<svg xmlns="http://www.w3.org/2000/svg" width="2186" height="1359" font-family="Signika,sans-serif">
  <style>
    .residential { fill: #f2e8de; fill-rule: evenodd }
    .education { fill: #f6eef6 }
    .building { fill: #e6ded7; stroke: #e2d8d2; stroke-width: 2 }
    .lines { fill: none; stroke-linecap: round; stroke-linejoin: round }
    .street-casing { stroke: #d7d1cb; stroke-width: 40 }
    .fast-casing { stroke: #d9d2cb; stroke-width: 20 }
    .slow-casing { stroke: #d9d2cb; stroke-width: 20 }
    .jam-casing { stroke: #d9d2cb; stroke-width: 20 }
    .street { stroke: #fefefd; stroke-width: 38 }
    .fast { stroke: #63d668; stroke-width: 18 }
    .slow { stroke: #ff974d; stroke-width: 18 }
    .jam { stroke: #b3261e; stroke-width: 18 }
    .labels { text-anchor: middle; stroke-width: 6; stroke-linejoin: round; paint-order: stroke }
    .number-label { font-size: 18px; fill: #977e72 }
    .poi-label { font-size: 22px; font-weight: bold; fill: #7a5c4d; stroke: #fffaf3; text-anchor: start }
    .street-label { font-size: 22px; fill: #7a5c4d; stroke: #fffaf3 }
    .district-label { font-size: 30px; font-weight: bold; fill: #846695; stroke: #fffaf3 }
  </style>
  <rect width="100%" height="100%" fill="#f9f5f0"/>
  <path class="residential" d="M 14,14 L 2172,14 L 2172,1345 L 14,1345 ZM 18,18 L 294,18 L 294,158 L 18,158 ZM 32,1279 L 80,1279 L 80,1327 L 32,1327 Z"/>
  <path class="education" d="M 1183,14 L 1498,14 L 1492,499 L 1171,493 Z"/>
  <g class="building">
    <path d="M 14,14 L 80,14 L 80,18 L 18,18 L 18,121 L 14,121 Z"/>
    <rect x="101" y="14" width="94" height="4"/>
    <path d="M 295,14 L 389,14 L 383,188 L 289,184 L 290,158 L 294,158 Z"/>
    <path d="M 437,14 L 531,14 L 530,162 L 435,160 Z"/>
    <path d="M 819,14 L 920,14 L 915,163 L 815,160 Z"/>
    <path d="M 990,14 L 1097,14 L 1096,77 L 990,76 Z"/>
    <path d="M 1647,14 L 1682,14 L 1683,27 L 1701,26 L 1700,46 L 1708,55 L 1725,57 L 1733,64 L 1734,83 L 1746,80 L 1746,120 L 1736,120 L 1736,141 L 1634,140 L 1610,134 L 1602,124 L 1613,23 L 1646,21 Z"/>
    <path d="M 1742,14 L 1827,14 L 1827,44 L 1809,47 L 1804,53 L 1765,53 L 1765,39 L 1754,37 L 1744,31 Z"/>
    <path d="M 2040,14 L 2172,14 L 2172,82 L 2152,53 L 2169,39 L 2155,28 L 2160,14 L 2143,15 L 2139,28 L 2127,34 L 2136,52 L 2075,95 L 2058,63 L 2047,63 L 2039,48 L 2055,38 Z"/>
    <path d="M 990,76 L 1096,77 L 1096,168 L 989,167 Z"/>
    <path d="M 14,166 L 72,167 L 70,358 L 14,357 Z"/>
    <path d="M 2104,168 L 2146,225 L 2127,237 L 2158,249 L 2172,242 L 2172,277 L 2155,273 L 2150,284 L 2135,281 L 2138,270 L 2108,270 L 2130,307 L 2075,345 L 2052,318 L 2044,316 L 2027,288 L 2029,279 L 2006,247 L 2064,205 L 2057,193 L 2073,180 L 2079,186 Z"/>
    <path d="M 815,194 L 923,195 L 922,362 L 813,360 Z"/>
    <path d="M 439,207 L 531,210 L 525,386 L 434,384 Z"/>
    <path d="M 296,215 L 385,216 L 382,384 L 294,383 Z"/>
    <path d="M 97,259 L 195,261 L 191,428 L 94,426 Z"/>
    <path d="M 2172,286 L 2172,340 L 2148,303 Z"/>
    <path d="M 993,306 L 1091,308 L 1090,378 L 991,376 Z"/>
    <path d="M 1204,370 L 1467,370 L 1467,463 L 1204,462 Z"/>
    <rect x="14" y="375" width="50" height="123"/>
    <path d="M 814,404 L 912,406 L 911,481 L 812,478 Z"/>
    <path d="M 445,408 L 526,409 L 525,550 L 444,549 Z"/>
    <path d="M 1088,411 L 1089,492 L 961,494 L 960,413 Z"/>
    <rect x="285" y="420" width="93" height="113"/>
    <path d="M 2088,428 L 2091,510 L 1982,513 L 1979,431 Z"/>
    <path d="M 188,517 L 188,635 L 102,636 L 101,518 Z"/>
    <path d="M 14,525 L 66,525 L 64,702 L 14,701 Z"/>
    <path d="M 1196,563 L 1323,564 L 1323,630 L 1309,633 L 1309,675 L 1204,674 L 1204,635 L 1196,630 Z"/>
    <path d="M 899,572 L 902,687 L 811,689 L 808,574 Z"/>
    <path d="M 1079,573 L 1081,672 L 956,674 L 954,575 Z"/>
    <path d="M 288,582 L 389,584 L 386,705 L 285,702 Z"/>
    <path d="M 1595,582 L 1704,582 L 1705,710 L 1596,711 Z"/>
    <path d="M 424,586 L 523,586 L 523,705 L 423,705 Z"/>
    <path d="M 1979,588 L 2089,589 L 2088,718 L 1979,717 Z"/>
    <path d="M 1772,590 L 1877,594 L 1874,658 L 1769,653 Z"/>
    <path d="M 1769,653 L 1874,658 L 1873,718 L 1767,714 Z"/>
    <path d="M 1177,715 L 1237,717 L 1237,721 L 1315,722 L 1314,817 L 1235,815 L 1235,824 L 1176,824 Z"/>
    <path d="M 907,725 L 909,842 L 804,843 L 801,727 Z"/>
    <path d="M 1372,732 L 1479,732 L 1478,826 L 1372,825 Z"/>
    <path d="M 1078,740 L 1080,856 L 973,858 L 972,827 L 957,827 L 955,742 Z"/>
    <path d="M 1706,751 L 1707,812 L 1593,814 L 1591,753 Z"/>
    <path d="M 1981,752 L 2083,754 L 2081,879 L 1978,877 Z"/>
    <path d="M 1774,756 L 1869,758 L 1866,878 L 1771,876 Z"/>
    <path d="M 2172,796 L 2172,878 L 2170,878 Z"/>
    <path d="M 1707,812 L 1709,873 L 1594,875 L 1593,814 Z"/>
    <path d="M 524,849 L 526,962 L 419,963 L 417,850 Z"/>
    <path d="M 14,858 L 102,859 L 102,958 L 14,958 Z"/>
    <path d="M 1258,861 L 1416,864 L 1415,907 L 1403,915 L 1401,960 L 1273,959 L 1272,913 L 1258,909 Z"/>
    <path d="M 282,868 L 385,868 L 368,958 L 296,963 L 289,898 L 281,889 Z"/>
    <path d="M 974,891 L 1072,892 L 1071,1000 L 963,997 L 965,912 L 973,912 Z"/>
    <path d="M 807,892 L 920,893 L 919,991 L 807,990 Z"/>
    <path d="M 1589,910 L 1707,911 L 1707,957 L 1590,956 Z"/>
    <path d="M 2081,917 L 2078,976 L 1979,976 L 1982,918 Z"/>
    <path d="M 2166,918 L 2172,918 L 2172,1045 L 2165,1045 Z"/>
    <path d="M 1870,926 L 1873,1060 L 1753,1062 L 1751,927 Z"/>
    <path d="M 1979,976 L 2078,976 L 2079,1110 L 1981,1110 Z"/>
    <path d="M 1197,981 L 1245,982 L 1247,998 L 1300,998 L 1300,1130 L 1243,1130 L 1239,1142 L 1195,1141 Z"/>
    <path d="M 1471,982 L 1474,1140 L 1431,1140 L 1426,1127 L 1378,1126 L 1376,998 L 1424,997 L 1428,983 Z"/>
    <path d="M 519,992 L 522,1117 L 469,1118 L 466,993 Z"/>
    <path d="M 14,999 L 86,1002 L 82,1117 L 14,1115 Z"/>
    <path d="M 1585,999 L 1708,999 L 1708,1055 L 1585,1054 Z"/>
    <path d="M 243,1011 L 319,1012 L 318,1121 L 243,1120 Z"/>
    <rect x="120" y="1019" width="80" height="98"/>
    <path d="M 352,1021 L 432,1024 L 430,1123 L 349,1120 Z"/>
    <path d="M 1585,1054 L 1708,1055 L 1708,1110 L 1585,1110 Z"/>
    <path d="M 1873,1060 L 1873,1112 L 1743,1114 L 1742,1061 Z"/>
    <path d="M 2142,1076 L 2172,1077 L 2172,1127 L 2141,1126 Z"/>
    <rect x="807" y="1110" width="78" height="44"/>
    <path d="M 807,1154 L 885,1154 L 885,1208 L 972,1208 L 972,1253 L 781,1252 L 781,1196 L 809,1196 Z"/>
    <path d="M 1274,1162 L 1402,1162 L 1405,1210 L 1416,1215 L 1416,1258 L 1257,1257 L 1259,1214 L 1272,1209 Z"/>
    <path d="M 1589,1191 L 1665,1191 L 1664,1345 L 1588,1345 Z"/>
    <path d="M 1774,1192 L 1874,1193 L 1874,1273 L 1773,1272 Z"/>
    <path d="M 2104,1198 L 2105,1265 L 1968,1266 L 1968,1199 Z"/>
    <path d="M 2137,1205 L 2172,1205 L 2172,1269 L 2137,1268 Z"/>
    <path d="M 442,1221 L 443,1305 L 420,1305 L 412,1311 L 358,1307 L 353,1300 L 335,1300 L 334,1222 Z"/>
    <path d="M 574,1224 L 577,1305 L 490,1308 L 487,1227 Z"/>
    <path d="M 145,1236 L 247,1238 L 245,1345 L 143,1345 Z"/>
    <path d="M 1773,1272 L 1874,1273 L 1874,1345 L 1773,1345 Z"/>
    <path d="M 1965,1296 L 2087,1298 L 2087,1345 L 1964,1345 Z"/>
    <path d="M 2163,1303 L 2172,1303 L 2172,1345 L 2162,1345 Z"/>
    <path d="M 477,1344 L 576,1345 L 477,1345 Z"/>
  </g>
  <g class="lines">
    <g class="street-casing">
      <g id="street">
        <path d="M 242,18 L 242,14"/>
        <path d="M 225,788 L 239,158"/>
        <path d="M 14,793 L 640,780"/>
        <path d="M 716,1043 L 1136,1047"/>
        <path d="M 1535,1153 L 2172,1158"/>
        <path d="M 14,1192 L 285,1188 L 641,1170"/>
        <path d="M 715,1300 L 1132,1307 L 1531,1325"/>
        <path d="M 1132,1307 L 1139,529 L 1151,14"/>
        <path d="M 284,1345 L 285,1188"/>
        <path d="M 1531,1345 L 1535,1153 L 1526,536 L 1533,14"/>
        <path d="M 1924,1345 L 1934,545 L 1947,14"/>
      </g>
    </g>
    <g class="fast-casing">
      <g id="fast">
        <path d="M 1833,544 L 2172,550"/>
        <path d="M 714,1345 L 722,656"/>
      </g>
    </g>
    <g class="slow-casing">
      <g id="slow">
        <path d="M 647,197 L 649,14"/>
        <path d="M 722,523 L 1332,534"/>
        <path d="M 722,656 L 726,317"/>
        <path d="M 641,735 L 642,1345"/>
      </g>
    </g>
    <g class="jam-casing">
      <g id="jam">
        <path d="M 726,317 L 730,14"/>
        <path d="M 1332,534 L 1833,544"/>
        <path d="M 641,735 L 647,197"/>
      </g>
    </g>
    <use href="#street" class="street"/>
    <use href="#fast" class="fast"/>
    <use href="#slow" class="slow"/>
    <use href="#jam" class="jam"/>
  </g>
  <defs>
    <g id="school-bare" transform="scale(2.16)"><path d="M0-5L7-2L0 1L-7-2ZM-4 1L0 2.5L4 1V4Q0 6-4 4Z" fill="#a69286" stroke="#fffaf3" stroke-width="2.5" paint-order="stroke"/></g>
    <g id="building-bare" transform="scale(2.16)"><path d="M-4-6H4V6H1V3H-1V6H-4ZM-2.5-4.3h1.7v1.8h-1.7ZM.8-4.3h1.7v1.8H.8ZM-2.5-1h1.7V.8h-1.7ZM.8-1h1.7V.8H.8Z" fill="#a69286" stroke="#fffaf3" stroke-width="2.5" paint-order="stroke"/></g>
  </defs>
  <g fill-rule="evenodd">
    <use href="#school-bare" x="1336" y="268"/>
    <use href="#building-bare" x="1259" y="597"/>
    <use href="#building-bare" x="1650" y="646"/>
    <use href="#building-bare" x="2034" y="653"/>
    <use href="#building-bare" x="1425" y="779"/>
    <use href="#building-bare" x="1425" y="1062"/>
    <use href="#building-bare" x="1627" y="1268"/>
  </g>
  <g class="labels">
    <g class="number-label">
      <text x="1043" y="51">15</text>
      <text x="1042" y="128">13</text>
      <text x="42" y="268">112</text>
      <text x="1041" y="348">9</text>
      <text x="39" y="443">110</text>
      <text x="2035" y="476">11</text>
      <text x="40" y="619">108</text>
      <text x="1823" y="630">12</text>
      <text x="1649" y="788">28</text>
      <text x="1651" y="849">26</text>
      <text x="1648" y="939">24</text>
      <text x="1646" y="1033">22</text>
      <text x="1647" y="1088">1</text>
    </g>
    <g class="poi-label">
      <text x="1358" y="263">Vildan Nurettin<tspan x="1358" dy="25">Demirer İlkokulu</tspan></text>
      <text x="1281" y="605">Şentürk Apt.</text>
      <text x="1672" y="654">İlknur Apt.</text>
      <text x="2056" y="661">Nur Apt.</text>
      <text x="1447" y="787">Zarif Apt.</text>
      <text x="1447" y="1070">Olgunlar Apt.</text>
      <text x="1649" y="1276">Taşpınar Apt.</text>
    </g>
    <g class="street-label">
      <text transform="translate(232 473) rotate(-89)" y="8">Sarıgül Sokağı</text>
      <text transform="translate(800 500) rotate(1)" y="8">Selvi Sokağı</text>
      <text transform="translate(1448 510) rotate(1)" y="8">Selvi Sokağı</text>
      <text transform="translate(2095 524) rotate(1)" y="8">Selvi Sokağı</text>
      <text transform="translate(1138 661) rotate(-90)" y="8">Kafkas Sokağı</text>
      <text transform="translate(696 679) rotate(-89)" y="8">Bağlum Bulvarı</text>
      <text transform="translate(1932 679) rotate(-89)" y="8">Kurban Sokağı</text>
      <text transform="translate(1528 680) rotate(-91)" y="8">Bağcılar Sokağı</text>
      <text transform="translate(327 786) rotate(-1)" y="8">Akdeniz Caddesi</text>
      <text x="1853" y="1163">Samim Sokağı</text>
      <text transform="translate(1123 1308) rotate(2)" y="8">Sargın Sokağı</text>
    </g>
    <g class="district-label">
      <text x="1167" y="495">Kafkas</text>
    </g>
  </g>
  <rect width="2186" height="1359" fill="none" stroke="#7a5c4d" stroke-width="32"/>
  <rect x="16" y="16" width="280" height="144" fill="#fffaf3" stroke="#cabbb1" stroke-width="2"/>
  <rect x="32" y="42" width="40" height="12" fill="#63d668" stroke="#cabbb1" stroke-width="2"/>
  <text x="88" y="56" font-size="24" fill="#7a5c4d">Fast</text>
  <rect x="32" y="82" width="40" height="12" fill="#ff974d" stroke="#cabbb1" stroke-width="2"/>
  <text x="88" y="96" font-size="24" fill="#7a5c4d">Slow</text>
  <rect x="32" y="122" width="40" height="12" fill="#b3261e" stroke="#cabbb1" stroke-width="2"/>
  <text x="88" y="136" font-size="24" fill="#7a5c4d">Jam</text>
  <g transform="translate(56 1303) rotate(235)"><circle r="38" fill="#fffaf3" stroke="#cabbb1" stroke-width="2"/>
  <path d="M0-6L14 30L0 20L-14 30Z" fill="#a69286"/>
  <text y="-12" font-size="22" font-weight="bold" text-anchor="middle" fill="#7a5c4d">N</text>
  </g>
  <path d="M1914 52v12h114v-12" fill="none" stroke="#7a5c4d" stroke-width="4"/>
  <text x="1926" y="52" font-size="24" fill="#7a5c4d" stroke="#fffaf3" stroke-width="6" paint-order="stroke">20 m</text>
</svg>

########

Exercise goal: Look for the string "middle" in the data above and return every line that has it.

Output of the task:
    .labels { text-anchor: middle; stroke-width: 6; stroke-linejoin: round; paint-order: stroke }
  <text y="-12" font-size="22" font-weight="bold" text-anchor="middle" fill="#7a5c4d">N</text>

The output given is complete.